III. Alternating Physical Custody
[¶14] Kathryn Lukens and the Intervenors contend the court's alternating physical custody award is clearly erroneous.
[¶15] "Alternating custody orders are often disapproved by the courts." 2 Sandra Morgan Little, Child Custody and Visitation Law and Practice § 13.04. "Infants and preschool children have special needs, generally commanding special attention from the courts. Awards rotating the residence of a very young child are presumptively not in the child's best interests and absent some justification will be reversed." Id. at § 13.06. We have recognized it is not in the best interests of a child to unnecessarily change custody or to bandy the child back and forth between parents, but we have also concluded split or alternating custody is not per se erroneous. Kaloupek v. Burfening, 440 N.W.2d 496, 497 (N.D. 1989). To sustain such a custody arrangement, "the district court's findings must support a conclusion that alternating custody is in the best interests of the child." Kasprowicz v. Kasprowicz, 1998 ND 68, ¶ 15, 575 N.W.2d 921. "[T]o support an alternating custody arrangement, we require a factual finding it is in the child's best interest, 'because it is generally not in the child's best interests to be bandied back and forth between parents in a rotating physical custody arrangement.' Kasprowicz v. Kasprowicz, 1998 ND 68, ¶ 15, 575 N.W.2d 921." Jarvis v. Jarvis, 1998 ND 163, ¶ 35, 584 N.W.2d 84.
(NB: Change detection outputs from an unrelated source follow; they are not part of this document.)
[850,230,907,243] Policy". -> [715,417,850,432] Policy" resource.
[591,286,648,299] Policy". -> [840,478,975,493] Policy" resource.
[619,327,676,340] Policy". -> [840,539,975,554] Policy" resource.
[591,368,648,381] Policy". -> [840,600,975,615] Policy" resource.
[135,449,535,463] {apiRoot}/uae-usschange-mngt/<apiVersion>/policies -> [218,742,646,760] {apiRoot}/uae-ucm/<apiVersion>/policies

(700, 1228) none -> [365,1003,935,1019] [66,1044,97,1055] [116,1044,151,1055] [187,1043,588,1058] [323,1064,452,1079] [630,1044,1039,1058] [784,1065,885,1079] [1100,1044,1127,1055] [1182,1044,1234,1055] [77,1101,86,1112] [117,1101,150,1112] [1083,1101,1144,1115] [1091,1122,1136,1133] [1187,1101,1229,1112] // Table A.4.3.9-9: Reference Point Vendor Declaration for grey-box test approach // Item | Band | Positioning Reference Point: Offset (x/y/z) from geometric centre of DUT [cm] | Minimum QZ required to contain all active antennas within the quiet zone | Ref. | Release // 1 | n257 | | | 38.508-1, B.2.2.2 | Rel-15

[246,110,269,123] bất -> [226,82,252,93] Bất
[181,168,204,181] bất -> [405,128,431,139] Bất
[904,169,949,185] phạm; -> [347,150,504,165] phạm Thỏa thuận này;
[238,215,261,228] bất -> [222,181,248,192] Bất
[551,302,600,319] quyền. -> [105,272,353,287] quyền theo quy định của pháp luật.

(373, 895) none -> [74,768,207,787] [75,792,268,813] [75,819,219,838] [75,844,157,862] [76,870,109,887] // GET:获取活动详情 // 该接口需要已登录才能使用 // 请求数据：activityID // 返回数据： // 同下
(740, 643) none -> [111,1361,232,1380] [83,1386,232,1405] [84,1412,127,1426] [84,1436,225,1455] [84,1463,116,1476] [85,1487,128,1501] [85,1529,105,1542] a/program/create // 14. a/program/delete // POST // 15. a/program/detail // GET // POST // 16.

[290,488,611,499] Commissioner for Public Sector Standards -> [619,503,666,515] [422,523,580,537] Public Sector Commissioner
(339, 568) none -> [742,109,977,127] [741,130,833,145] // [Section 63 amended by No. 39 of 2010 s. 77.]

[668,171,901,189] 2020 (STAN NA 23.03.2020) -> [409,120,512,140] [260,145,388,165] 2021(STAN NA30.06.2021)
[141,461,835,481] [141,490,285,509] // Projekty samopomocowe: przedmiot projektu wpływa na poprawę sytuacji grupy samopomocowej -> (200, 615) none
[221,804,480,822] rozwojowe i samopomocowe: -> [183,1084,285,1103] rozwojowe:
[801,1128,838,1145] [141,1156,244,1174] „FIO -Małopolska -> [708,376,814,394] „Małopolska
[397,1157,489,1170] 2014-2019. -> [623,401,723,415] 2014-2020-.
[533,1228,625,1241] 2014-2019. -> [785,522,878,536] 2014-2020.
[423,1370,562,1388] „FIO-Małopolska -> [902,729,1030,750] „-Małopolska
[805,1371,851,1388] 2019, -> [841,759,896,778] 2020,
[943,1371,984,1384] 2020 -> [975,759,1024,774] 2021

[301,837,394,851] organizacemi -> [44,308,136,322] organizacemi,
[¶16] The trial court's purpose in ordering alternating physical custody of Hunter was to force the parents "to assume the responsibilities of parenthood," "encourage and assist the parties in re-opening direct communication lines between each other with Hunter's long term best interests at heart," and to allow both parents to "share equally in Hunter's nurturing, care and upbringing." Those goals, however, can be substantially achieved with less disruption in Hunter's care by granting one of the parents primary physical custody and granting the other parent liberal visitation. The trial court did not make findings indicating its alternating physical custody arrangement was in the best interest of the child. As in Kasprowicz v. Kasprowicz, 1998 ND 68, ¶ 15, 575 N.W.2d 921, we must, therefore, "remand for reconsideration and further findings in light of this opinion."
[¶17] The judgment is affirmed to the extent it denied the Intervenors' motion for custody. The judgment is reversed to the extent it awarded the parents alternating physical custody, and the matter is remanded for reconsideration and further findings of fact.
|[¶18]||William A. Neumann|
Mary Muehlen Maring
Dale V. Sandstrom
Gerald W. VandeWalle, C.J.
[¶19] The Honorable Carol Ronning Kapsner was not a member of the Court when this case was heard and did not participate in this decision.